Detailed Description of All Vitis Compiler Switches Details of Packaging the System

Inputs Sources Description
$(COMMON_IMAGE_VERSAL)/rootfs.ext4 The Root Filesystem file for Petalinux.
$(PLATFORM_REPO_PATHS)/Image The pre-built Petalinux Image the processor boots from.
$(BUILD_TARGET_DIR)/fir_hls_xrt.elf The PS Host Application executables created in the make application step.
$(BUILD_TARGET_DIR)/vck190_hls_fir.hw_emu.xsa The XSA file created in the make xsa step.

The output of the V++ Package step is the package directory that contains the contents to run hardware emulation.

Output Objects Description
$(BUILD_TARGET_DIR)/package The hardware emulation package that contains the boot file, hardware emulation launch script, the PLM and PMC boot files, the PMC and QEMU command argument specification files, and the Vivado tools simulation folder.
make run_emu: Run Hardware Emulation

make run_emu: Run Hardware Emulation

After packaging, everything is set to run emulation or hardware. To run emulation use the following command (default TARGET=hw_emu, N_FIR_FILTERS=1, N_FIR_TAPS=15, EN_TRACE=0):

make run_emu

or

cd build/fir_$(N_FIR_TAPS)_taps/x$(N_FIR_FILTERS)_firs/hw_emu/package
./launch_hw_emu.sh

When launched, you will see the QEMU simulator load. Wait for the autoboot countdown to go to zero, and after a few minutes, you will see the root Linux prompt come up:

root@versal-rootfs-common-2024_1:~#

In some cases, the following error might come up on the screen:

root@versal-rootfs-common-2024_1:~## xinit: giving up
xinit: unable to connect to X server: Connection refused
xinit: server error
Enabling notebook extension jupyter-js-widgets/extension...
      - Validating: OK
[C 13:46:09.233 NotebookApp] Bad config encountered during initialization:
[C 13:46:09.239 NotebookApp] No such notebook dir: ''/usr/share/example-notebooks''

The error can be ignored. Press to return to the root prompt.

After the root prompt comes up, run the following commands to run the design:

mount /dev/mmcblk0p1 /mnt
cd /mnt
./fir_hls_xrt.elf a.xclbin

The fir_hls_xrt.elf should execute, and after a few minutes, you should see the output with TEST PASSED on the console. When this is shown, run the following keyboard command to exit the QEMU instance:

#To exit QEMU Simulation
Press Ctrl-A, let go of the keyboard, and then press x

To run with waveform do the following:

cd build/fir_$(N_FIR_TAPS)_taps/x$(N_FIR_FILTERS)_firs/hw_emu/package
./launch_hw_emu.sh -g

The XSIM Waveform Viewer is launched. Drag and drop the signals into the Viewer and click Play to start the emulation. Go back to the terminal and wait for the Linux prompt to show up.

§ Excerpted data

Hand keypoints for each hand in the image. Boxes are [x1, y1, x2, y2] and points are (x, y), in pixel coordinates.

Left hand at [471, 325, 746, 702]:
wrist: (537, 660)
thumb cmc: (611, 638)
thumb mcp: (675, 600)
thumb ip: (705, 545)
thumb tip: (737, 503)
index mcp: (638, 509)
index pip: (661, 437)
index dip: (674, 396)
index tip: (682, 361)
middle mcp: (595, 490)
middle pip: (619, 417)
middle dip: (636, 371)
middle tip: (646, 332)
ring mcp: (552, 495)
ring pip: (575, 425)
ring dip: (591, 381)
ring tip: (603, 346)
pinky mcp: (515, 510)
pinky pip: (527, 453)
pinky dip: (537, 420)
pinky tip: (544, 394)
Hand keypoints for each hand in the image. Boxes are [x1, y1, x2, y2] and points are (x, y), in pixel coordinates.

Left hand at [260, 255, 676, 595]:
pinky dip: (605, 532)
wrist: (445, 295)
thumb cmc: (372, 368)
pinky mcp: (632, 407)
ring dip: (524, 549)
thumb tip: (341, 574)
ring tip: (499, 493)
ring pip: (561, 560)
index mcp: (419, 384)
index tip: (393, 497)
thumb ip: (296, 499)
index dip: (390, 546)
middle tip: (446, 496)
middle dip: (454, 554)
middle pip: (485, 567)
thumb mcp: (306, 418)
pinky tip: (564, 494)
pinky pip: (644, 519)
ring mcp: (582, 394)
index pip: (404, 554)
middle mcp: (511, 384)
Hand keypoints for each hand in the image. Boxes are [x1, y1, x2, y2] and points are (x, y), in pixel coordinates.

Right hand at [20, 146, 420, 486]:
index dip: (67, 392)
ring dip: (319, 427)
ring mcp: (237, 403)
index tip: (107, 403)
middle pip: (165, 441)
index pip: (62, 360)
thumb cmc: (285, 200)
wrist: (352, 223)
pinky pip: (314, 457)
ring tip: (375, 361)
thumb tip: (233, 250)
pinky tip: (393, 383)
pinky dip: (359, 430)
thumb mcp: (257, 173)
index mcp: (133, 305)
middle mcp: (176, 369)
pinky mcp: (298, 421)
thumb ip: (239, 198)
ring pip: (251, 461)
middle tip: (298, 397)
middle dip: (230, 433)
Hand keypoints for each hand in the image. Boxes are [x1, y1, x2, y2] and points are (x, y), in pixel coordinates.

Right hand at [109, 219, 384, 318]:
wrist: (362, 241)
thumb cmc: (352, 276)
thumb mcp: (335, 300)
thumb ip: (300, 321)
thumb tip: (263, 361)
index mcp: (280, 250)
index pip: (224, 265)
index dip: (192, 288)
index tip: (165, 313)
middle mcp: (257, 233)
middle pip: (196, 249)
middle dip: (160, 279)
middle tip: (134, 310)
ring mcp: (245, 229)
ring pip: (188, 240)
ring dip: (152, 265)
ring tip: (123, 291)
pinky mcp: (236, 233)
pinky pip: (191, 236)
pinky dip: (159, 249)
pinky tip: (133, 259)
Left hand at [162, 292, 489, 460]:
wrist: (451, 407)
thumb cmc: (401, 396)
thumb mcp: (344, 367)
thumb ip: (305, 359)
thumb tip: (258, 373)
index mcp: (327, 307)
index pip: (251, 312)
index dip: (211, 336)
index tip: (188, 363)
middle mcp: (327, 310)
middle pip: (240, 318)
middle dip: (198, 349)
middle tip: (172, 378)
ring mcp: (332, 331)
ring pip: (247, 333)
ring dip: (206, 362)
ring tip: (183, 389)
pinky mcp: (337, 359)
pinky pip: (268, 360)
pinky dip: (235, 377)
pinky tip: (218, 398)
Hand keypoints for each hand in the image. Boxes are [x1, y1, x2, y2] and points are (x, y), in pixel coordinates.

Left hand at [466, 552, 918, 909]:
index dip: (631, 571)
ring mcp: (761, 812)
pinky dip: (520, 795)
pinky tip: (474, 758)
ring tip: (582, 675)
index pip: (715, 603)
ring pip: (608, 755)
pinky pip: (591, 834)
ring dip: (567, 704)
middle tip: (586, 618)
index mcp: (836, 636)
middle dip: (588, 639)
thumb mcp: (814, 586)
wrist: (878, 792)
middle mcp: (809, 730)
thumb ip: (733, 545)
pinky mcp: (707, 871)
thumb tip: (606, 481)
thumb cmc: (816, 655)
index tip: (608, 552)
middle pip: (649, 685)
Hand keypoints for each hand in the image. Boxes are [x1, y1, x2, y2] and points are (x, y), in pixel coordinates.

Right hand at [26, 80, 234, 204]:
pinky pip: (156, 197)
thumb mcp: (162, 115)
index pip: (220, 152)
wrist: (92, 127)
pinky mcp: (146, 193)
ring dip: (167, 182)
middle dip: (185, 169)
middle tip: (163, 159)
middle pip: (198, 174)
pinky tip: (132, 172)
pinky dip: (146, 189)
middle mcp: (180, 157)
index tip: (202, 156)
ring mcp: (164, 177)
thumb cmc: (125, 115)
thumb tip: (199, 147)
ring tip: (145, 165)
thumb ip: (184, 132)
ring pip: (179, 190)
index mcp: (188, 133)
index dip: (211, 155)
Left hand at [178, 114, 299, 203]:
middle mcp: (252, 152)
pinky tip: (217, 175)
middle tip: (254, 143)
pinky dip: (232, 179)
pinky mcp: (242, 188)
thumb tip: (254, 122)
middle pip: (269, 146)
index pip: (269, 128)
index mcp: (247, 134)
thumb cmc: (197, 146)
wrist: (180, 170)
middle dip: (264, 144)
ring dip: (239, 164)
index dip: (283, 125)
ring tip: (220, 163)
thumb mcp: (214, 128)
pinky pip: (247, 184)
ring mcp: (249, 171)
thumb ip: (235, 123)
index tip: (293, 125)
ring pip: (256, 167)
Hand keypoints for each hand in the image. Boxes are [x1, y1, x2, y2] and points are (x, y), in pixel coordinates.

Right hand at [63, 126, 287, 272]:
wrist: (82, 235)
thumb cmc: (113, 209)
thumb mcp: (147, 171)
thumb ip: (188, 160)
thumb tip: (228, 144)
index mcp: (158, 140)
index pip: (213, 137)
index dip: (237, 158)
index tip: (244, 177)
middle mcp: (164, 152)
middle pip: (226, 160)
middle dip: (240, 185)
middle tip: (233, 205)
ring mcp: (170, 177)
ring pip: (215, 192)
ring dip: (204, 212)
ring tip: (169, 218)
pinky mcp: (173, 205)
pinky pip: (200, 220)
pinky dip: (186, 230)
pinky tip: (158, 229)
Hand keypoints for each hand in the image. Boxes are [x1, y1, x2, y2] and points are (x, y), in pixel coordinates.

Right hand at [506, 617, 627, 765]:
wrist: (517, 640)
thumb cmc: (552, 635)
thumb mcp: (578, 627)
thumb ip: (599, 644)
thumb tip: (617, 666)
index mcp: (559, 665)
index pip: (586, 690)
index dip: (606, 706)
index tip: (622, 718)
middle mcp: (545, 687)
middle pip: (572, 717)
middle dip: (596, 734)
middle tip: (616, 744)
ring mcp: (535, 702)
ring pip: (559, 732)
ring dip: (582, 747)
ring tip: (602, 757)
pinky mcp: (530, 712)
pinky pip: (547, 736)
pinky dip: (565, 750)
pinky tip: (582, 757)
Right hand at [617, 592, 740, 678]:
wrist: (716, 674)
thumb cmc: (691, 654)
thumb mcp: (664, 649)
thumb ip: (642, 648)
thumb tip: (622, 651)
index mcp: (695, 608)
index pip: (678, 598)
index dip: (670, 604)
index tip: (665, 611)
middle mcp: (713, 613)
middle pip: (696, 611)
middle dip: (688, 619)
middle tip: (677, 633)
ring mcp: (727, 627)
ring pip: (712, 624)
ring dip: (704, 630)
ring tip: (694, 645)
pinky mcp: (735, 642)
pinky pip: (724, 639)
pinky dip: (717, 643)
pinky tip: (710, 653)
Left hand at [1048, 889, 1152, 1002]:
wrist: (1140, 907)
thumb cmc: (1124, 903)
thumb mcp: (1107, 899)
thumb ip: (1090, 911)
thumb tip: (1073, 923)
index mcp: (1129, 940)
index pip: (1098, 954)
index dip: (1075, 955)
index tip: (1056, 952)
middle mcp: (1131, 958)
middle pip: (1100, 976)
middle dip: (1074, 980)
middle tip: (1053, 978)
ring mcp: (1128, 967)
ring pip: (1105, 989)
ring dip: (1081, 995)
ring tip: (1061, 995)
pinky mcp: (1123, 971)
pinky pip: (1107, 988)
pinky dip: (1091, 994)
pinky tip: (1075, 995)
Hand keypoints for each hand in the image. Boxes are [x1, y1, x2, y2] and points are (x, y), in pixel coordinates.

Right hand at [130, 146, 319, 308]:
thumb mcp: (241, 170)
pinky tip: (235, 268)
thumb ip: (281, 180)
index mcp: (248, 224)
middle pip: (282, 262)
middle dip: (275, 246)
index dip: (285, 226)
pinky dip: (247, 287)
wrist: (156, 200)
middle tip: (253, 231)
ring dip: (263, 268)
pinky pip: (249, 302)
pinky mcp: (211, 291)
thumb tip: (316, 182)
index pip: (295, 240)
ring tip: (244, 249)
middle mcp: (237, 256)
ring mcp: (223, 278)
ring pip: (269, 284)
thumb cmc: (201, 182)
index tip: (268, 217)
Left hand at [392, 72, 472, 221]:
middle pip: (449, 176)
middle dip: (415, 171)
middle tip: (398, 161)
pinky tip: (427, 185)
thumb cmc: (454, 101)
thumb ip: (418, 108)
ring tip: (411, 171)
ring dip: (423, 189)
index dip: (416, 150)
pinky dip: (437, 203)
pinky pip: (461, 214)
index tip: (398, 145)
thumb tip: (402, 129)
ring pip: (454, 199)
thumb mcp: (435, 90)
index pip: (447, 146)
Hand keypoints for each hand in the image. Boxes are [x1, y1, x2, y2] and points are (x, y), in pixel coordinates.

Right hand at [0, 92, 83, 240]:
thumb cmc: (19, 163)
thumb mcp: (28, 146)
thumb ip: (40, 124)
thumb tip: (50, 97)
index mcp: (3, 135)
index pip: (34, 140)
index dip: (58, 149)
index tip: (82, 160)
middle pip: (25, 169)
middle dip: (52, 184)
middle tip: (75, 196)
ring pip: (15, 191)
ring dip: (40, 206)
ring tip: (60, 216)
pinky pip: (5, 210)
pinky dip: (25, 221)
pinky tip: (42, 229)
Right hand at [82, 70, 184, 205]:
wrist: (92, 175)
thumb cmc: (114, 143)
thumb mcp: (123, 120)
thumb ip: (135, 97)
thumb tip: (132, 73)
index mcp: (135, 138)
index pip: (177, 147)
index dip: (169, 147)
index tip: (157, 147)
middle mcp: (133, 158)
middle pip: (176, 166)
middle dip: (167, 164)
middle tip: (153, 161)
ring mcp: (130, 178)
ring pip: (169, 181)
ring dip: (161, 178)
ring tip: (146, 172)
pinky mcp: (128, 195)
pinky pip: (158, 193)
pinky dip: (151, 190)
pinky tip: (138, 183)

§ Tasks to perform
[1] Reproduce the hardware emulation text from "Inputs Sources Description" to "tools simulation folder.".
[2] Answer these from the hardware emulation text:
(a) Which XSA file does the make xsa step create?
(b) What option is added to ./launch_hw_emu.sh to run with a waveform?
(c) What does the console show once fir_hls_xrt.elf has run successfully?

§ Response list
[1]
Inputs Sources Description
$(COMMON_IMAGE_VERSAL)/rootfs.ext4 The Root Filesystem file for Petalinux.
$(PLATFORM_REPO_PATHS)/Image The pre-built Petalinux Image the processor boots from.
$(BUILD_TARGET_DIR)/fir_hls_xrt.elf The PS Host Application executables created in the make application step.
$(BUILD_TARGET_DIR)/vck190_hls_fir.hw_emu.xsa The XSA file created in the make xsa step.

The output of the V++ Package step is the package directory that contains the contents to run hardware emulation.

Output Objects Description
$(BUILD_TARGET_DIR)/package The hardware emulation package that contains the boot file, hardware emulation launch script, the PLM and PMC boot files, the PMC and QEMU command argument specification files, and the Vivado tools simulation folder.

[2]
(a) $(BUILD_TARGET_DIR)/vck190_hls_fir.hw_emu.xsa
(b) -g
(c) TEST PASSED